Anthem, which is changing its corporate name next month to Elevance Health, is not cutting its customer service staff. But the role of those workers and how their performance is measured have changed. The traditional metric of performance in call centers is “call-handle time,” and the less time per call, the better. Anthem now wants its customer service staff to resolve problems for callers with one call, whenever possible, rather than passing them to another department.

Many of its call center agents have received additional training to become what Anthem calls “care navigators.” Measurements of their performance now include issues resolved and consumer satisfaction surveys. By that broader set of measures, Mr. Ronanki said, the company’s contact agents are 30 percent to 40 percent more productive. Adding skills and redesigning work, he said, are as important as improving technology.

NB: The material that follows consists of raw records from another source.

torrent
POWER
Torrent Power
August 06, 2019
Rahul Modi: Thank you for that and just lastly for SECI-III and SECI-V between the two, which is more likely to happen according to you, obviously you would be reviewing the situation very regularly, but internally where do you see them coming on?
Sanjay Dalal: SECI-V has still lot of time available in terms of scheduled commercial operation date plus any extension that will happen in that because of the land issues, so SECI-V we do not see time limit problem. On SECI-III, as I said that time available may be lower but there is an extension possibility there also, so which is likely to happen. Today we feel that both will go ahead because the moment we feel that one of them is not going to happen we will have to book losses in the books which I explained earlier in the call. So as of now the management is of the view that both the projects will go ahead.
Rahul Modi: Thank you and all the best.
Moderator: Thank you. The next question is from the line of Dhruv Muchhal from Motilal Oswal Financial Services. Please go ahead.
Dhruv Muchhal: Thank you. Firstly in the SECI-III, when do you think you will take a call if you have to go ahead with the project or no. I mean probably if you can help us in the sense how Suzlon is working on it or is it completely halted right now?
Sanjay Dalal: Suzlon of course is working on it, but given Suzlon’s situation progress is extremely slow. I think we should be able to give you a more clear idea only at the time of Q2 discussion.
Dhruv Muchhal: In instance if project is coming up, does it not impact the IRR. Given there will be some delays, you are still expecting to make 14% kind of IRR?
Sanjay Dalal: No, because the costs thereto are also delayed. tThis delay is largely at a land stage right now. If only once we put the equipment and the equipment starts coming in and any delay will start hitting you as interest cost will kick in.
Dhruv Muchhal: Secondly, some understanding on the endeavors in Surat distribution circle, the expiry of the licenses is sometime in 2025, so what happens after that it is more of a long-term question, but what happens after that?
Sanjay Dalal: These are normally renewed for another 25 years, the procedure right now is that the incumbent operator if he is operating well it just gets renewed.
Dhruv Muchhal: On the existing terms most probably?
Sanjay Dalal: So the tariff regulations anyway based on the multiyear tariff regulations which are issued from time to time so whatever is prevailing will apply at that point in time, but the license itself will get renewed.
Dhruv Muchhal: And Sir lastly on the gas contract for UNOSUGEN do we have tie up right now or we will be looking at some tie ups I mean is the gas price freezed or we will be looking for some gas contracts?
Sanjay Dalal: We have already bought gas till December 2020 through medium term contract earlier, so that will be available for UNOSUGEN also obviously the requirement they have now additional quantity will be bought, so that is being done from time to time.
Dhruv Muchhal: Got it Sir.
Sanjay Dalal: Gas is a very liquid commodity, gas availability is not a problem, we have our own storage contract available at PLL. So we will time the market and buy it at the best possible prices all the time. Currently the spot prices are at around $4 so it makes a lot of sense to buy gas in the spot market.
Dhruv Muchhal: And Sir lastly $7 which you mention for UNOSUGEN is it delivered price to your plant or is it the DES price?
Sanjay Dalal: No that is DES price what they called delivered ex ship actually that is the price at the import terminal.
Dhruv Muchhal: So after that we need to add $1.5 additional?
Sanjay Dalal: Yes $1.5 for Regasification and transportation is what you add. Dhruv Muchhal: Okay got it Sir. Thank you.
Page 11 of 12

“Building the technical capability alone is just the beginning,” Mr. Ronanki said.

It takes time for new technologies to spread and for people to figure how to best use them. For example, the electric motor, which was introduced in the 1880s, did not generate discernible productivity gains until the 1920s, when the mass-production assembly line reorganized work around the technology.

The personal computer revolution took off in the 1980s. But it was not until the second half of the 1990s that economic productivity really surged, as those machines became cheaper, more powerful and connected to the internet.

The 1990s revival was helped by a leap in technology investment by companies and by venture capitalists, especially in internet and web start-ups. Similarly, in the past decade software spending in the United States has more than doubled to $385 billion, as companies invest to digitize their operations, the research firm IDC reported.